Televisions continue to make huge leaps forward in both technology and, well, marketing gibberish. Sure, OLED screens and 4K resolution have tangible benefits, but who knows whether a given brand’s upscaling engine or super-advanced ProColorPlus4 image-tuning system should really draw your dollars. The bottom line is, and always has been, this: You get what you pay for. (And if you wait a while longer, you can pay less for it.) So if you’re in the market for a new big-screen, here’s what you need to know to make an informed, and economical, decision.
Design of the TV
Television design focuses primarily on two things: making the set as thin as possible and making the border around the screen as narrow as possible. That border contains the hardware necessary to illuminate the screen’s pixels, but as that tech grows more efficient and compact and manufacturers are able to illuminate pixels from behind, the frame shrinks. This results in a cleaner, more appealing look. The thinness of a television, on the other hand, is usually touted as a way to mount the set on a wall as unobtrusively as possible. The catch is: ultra-thin televisions have ultra-high price tags, as it requires sophisticated engineering to get the set good and svelte.

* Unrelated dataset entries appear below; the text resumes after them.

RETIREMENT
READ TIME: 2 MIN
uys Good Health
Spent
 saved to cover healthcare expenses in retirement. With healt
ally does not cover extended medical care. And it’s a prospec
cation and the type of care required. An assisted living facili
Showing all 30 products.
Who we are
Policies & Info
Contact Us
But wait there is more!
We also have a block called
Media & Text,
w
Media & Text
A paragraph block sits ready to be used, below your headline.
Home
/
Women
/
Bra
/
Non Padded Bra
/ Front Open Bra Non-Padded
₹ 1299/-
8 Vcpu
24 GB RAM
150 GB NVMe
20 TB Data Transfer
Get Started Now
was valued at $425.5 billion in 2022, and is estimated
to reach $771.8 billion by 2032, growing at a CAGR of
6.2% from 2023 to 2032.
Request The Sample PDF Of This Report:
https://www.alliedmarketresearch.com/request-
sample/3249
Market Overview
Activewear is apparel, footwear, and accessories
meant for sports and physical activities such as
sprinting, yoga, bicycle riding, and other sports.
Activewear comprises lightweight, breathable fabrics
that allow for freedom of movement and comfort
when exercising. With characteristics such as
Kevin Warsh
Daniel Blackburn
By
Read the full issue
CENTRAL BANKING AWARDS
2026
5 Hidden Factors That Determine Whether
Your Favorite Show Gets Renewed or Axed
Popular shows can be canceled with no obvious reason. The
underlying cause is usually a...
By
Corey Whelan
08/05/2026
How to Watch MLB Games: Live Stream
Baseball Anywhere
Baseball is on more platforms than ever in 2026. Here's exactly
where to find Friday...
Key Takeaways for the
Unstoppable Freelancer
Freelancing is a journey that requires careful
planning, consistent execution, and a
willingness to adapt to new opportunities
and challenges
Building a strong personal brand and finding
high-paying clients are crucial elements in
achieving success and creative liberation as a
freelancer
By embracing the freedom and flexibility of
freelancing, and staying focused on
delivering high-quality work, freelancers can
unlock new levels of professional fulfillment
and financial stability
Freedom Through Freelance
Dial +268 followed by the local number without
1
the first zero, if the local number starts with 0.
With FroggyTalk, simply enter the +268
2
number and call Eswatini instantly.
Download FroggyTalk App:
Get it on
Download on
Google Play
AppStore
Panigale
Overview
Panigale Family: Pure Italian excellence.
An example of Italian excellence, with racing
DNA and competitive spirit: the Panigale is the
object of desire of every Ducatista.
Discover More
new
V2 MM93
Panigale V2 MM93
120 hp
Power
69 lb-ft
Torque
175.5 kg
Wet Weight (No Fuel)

Also note that the dimensions can be misleading — a set touted for its thinness may only have that advertised depth as you get closer to the edge, while the center is still packed thick with hardware. So the flush-mounting you have in mind may not be attainable. Check the specs carefully and examine the set in person if thinness is important to you. If not — and for many it doesn’t matter at all — don’t sweat a slightly deeper screen.
That All-Important Screen Tech
This is where the rubber meets the road, and the big question is: what technology does a given television deploy to make the image large, bright, contrasty and clear? Plasma televisions are virtually dead right now, since they can’t be economically scaled up. That leaves the the LED-lit LCD television as the dominant technology. LCD and LED tend to be used interchangeably by manufacturers and consumers, but the gist you need to remember is that all televisions are LCD, but the pixels are now overwhelmingly illuminated by LEDs to make the image bright and crisp. They also deploy higher and higher refresh rates (measured in Hertz, or Hz) to eliminate motion blur associated with LCD displays.
All televisions are LCD, but the pixels are now overwhelmingly illuminated by LEDs to make the images bright and crisp.